Вервольф покосился на идущую рядом женщину. Человеческие самки не привлекали его и никогда не были объектом его вожделения, а только раздражали своей суетливостью и писком. Они могли быть интересными только как объект охоты, не более того.
Другое дело — волчицы. Он часто думал о них: сильных, уверенных, с гладкими мышцами под шелковой шерстью, спокойных и в то же время по-звериному страстных.
Сейчас, глядя на женщину, он думал, что из нее получилась бы отличная волчица.
— Мастер согласился с тем, что Абдулла нам больше не нужен, — пропела женщина мелодичным голосом. — Более того, теперь он может представлять для нас угрозу, и мы не должны оставлять его жить.
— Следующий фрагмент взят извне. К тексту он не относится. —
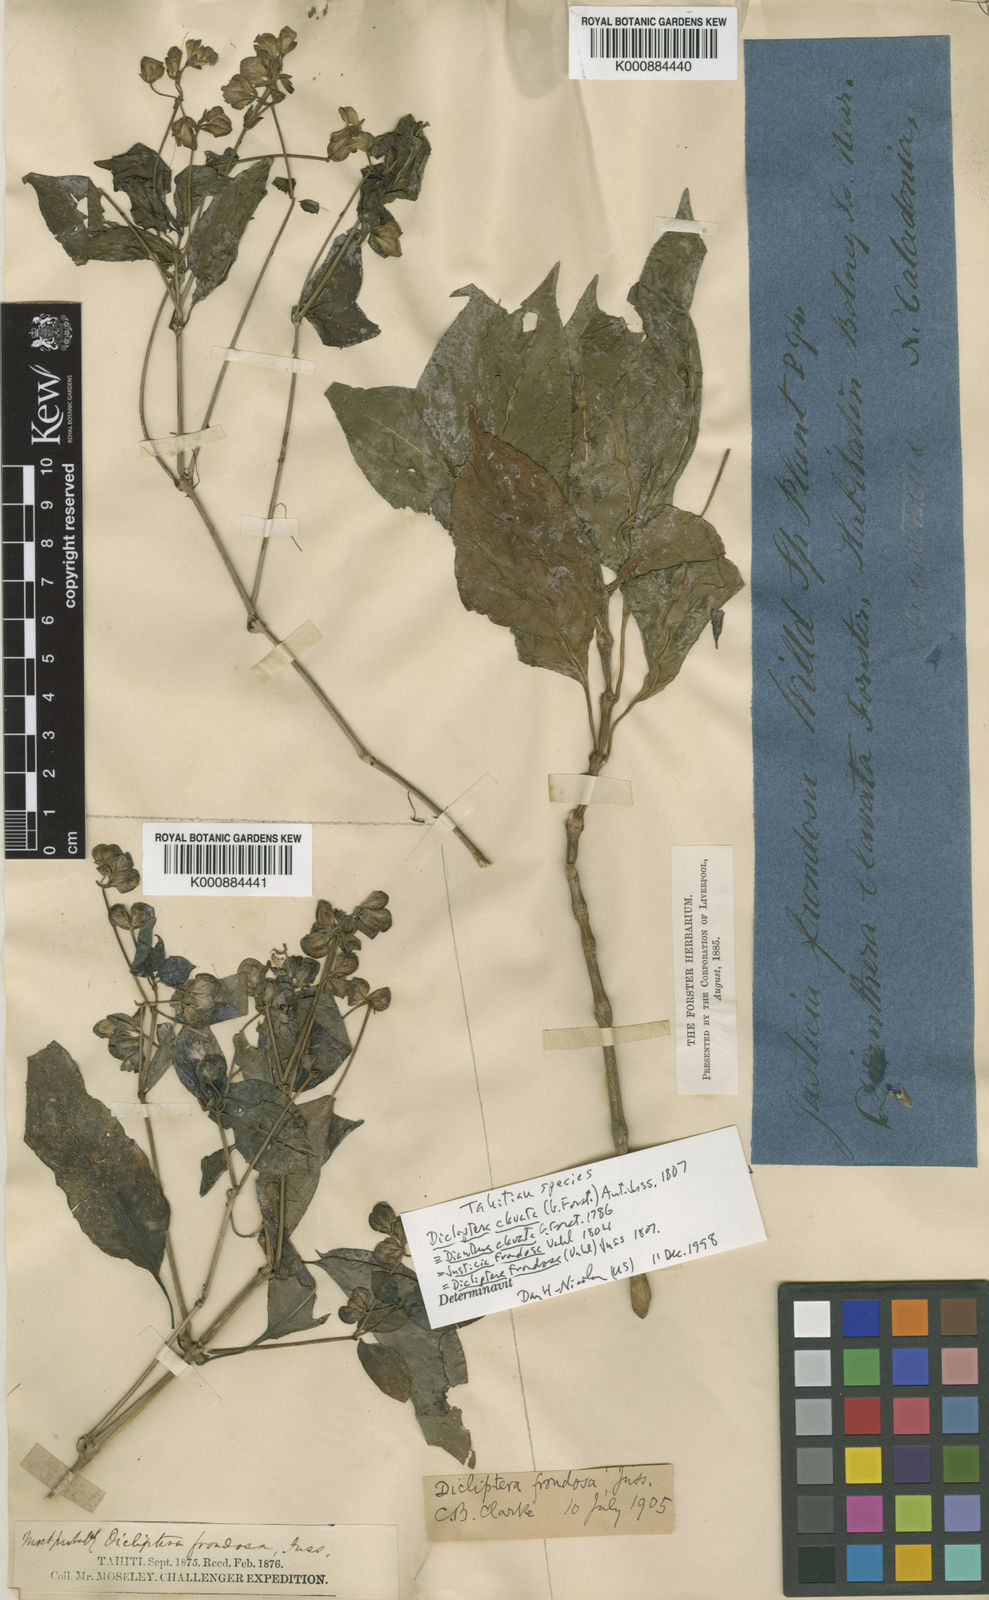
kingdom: Plantae
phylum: Tracheophyta
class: Magnoliopsida
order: Lamiales
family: Acanthaceae
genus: Dicliptera
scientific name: Dicliptera clavata
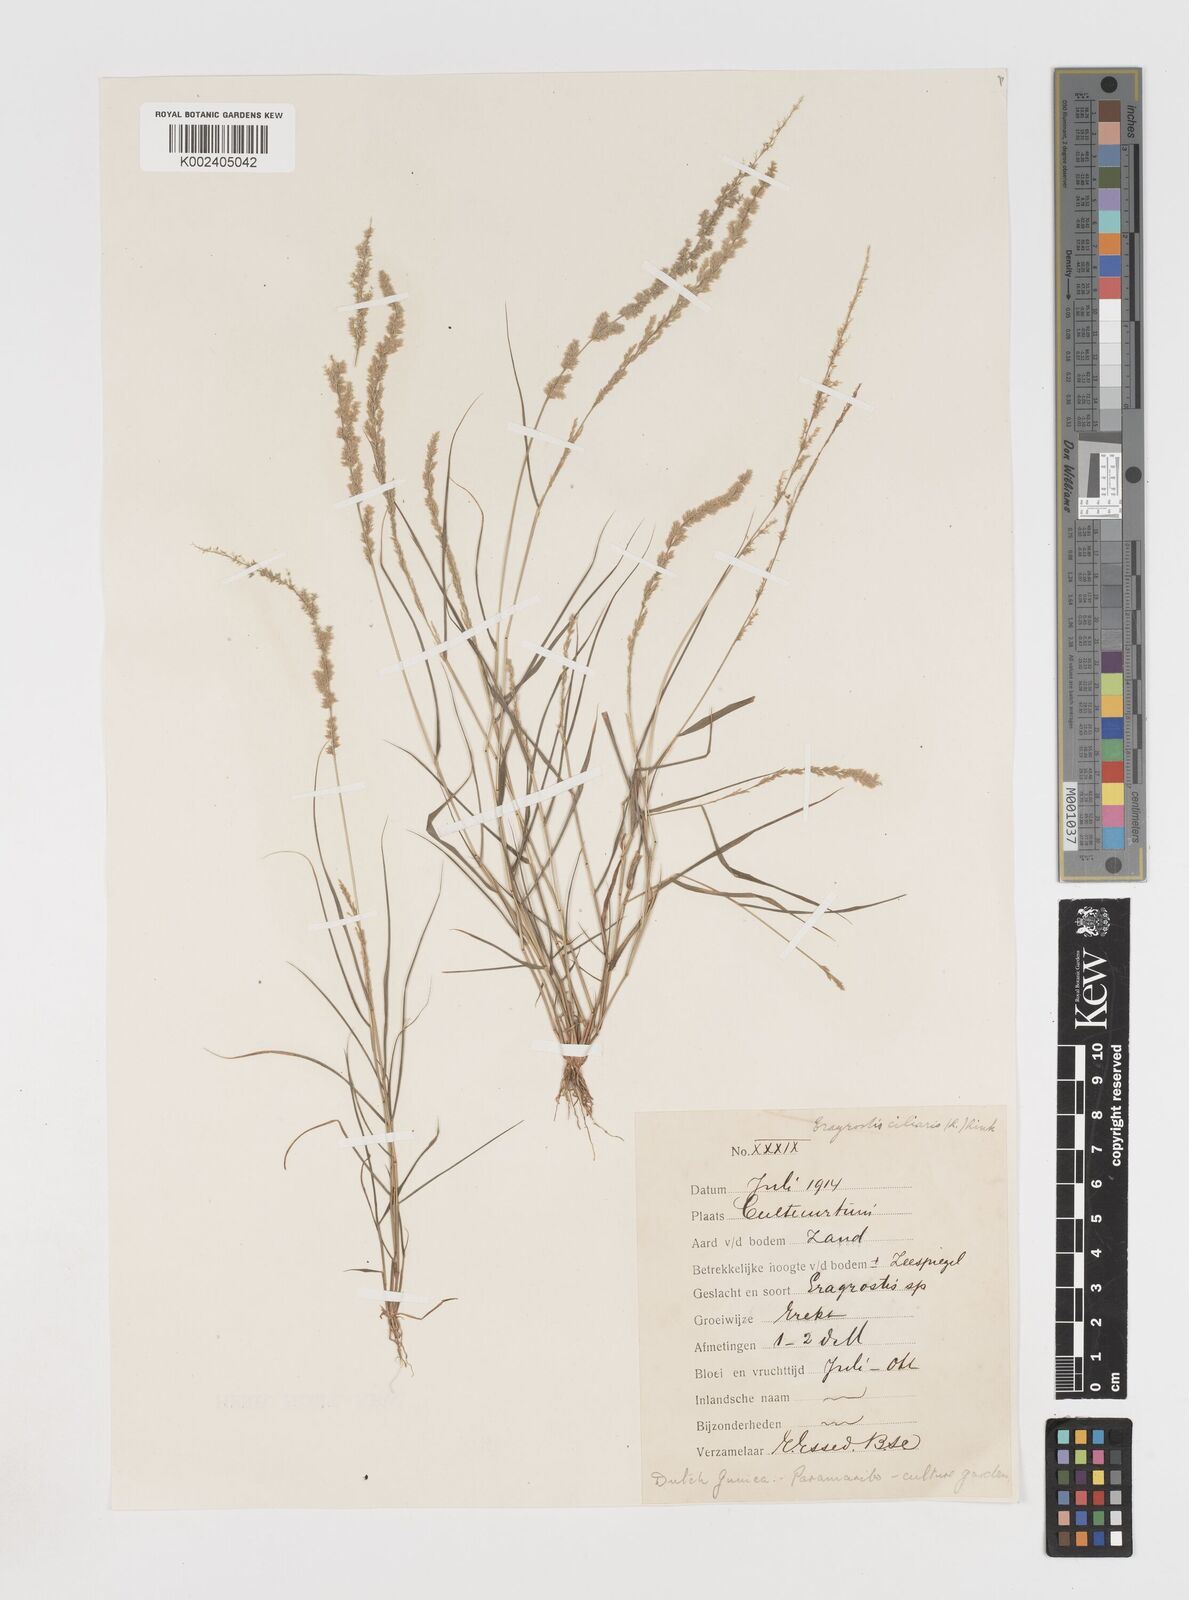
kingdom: Plantae
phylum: Tracheophyta
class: Liliopsida
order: Poales
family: Poaceae
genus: Eragrostis
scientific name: Eragrostis ciliaris
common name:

Так что дело за тобой.
Вервольф кивнул. Волчица. Сильная, властная, гибкая…
— Я могла бы сделать это сама, — продолжала женщина, — в конце концов, работа с ним была моей идеей. Но возникли некоторые осложнения. Сегодня ночью Абдулла поедет на старый завод недалеко от города. Другой человек, очень опасный, назначил ему встречу. Там будет много людей, много оружия и будет бой.
Вервольф снова кивнул. И зачем ей этот облик человеческой самки? Неужели она не могла выбрать себе другой?
— Я уверена, что Абдуллу не будут убивать, а попытаются захватить. И если это случится, то никто из нас уже не будет в безопасности. Поэтому захватить его не должны.
Она остановилась совсем близко к Вервольфу. Он смотрел на нее сверху вниз, но ему казалось, что это она смотрит на него свысока. Дух древней королевы ночи. Это сильнее физического тела.
— Мы на тебя надеемся. Я на тебя надеюсь.
Женщина слегка коснулась рукой его широкой груди и почувствовала, как под ее ладонью коротко пророкотало гулкое рычание. Она слегка улыбнулась.
— Не подведи меня, волк.
Они оставили машину у съезда с шоссе, на старой дороге, за три километра до территории завода. Гронский нашел боковой съезд в лес — две разбитые колеи из жидкой грязи, незаживающими мокрыми ранами разрезающие чахлую сорную траву, — и поставил джип среди густых зарослей переплетенного кустарника и тонких деревьев, чуть ниже уровня дороги.
— Теперь пешком, — сказал он.
Алина взяла протянутый им фонарик и засунула в нагрудный карман черной куртки. Чувствовала она себя очень неудобно.
Гронский вернулся домой уже вечером. До этого он пару раз звонил Алине на свой домашний телефон, и она каждый раз вздрагивала, когда старинный черный аппарат оглашал квартиру надтреснуто дребезжащими трелями. Во второй раз Гронский поинтересовался размером ее одежды и обуви, и, когда он вошел, держа в руке большую черную сумку, Алина поняла, зачем это было нужно. В сумке лежала черная короткая куртка, темные брюки из плотной ткани, ботинки на высокой шнуровке и низкой подошве, а еще черная вязаная шапочка.